Filter the records below down to lines containing "CommBank".

++++++++

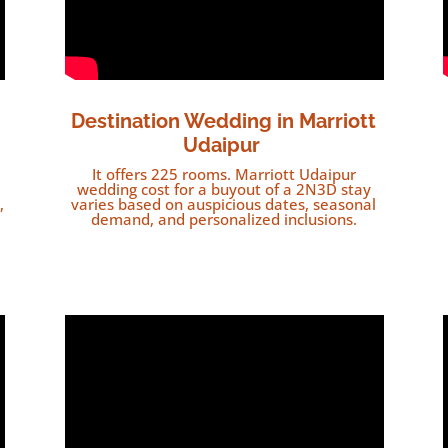
Destination Wedding in
Marriott
Udaipur
It offers 225 rooms. Marriott Udaipur
wedding cost for a buyout of a 2N3D stay
,
varies based on auspicious dates, seasonal
demand, and personalized inclusions.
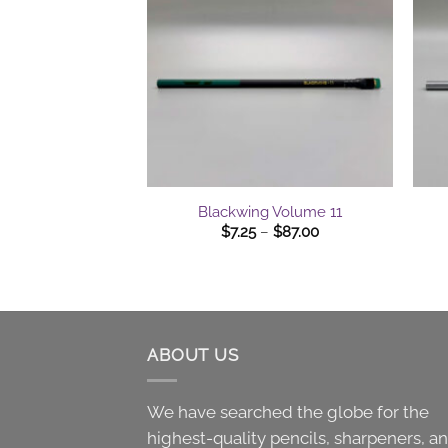
$75.00
+
+
Blackwing Volume 11
Price
$
7.25
–
$
87.00
range:
$7.25
through
$87.00
ABOUT US
We have searched the globe for the
highest-quality pencils, sharpeners, a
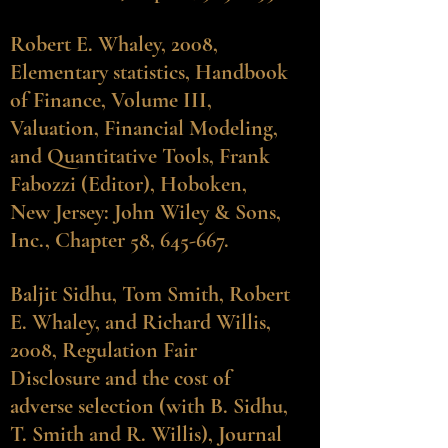
Robert E. Whaley, 2008,
Elementary statistics, Handbook
of Finance, Volume III,
Valuation, Financial Modeling,
and Quantitative Tools, Frank
Fabozzi (Editor), Hoboken,
New Jersey: John Wiley & Sons,
Inc., Chapter 58, 645-667.
Baljit Sidhu
, Tom Smith, Robert
E. Whaley, and Richard Willis,
2008, Regulation Fair
Disclosure and the cost of
adverse selection (with B. Sidhu,
T. Smith and R. Willis), Journal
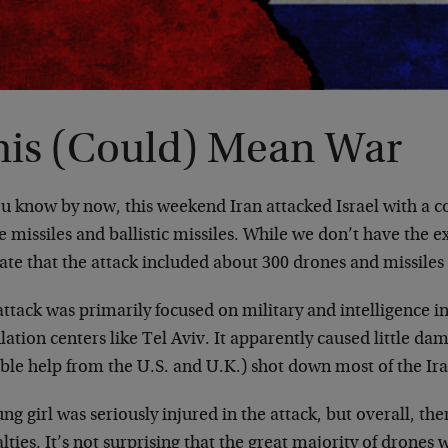
his (Could) Mean War
ou know by now, this weekend Iran attacked Israel with a 
e missiles and ballistic missiles. While we don’t have the 
ate that the attack included about 300 drones and missiles i
ttack was primarily focused on military and intelligence in
ation centers like Tel Aviv. It apparently caused little dam
ble help from the U.S. and U.K.) shot down most of the Ira
ng girl was seriously injured in the attack, but overall, th
lties. It’s not surprising that the great majority of drone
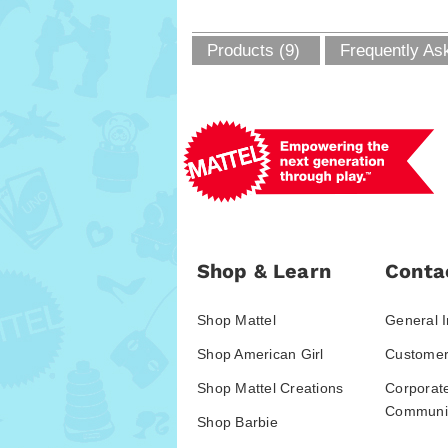
Products (9)
Frequently As
Shop & Learn
Conta
Shop Mattel
General I
Shop American Girl
Customer
Shop Mattel Creations
Corporat
Communic
Shop Barbie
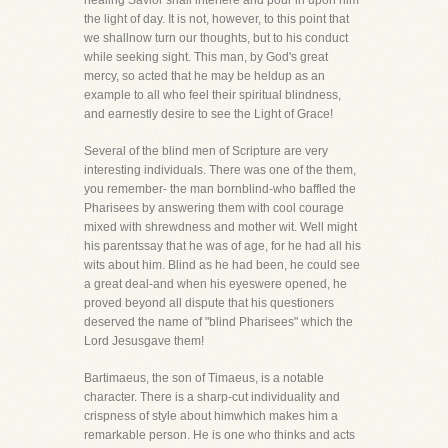
healing Savior shall interfere and pour in upon him
the light of day. It is not, however, to this point that
we shallnow turn our thoughts, but to his conduct
while seeking sight. This man, by God's great
mercy, so acted that he may be heldup as an
example to all who feel their spiritual blindness,
and earnestly desire to see the Light of Grace!
Several of the blind men of Scripture are very
interesting individuals. There was one of the them,
you remember- the man bornblind-who baffled the
Pharisees by answering them with cool courage
mixed with shrewdness and mother wit. Well might
his parentssay that he was of age, for he had all his
wits about him. Blind as he had been, he could see
a great deal-and when his eyeswere opened, he
proved beyond all dispute that his questioners
deserved the name of "blind Pharisees" which the
Lord Jesusgave them!
Bartimaeus, the son of Timaeus, is a notable
character. There is a sharp-cut individuality and
crispness of style about himwhich makes him a
remarkable person. He is one who thinks and acts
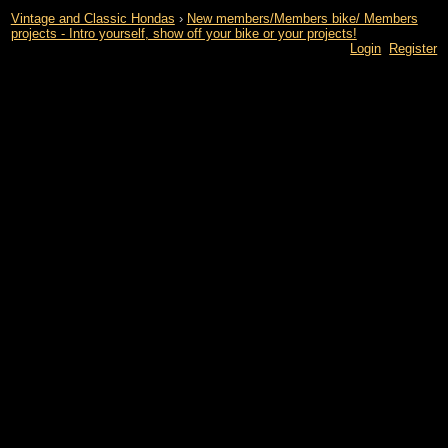
Vintage and Classic Hondas
›
New members/Members bike/ Members
projects - Intro yourself, show off your bike or your projects!
Login
Register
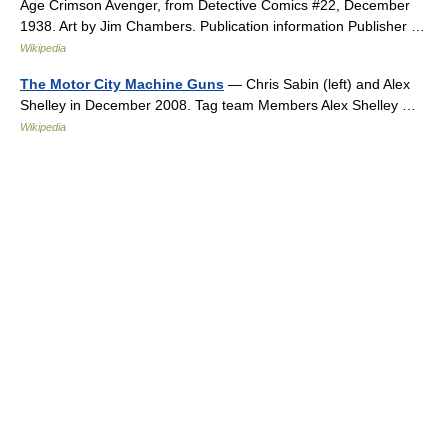
Age Crimson Avenger, from Detective Comics #22, December
1938. Art by Jim Chambers. Publication information Publisher …
Wikipedia
The Motor City Machine Guns
— Chris Sabin (left) and Alex
Shelley in December 2008. Tag team Members Alex Shelley …
Wikipedia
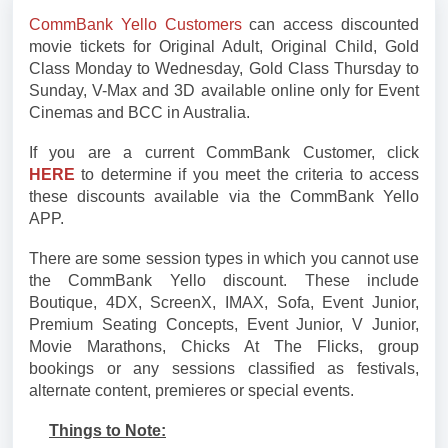
CommBank Yello Customers
can access discounted
movie tickets for Original Adult, Original Child, Gold
Class Monday to Wednesday, Gold Class Thursday to
Sunday, V-Max and 3D available online only for Event
Cinemas and BCC in Australia.
If you are a current CommBank Customer, click
HERE
to determine if you meet the criteria to access
these discounts available via the CommBank Yello
APP.
There are some session types in which you cannot use
the CommBank Yello discount. These include
Boutique, 4DX, ScreenX, IMAX, Sofa, Event Junior,
Premium Seating Concepts, Event Junior, V Junior,
Movie Marathons, Chicks At The Flicks, group
bookings or any sessions classified as festivals,
alternate content, premieres or special events.
Things to Note:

++++++++

### COMPLETED EXERCISE
CommBank Yello Customers
If you are a current CommBank Customer, click
these discounts available via the CommBank Yello
the CommBank Yello discount. These include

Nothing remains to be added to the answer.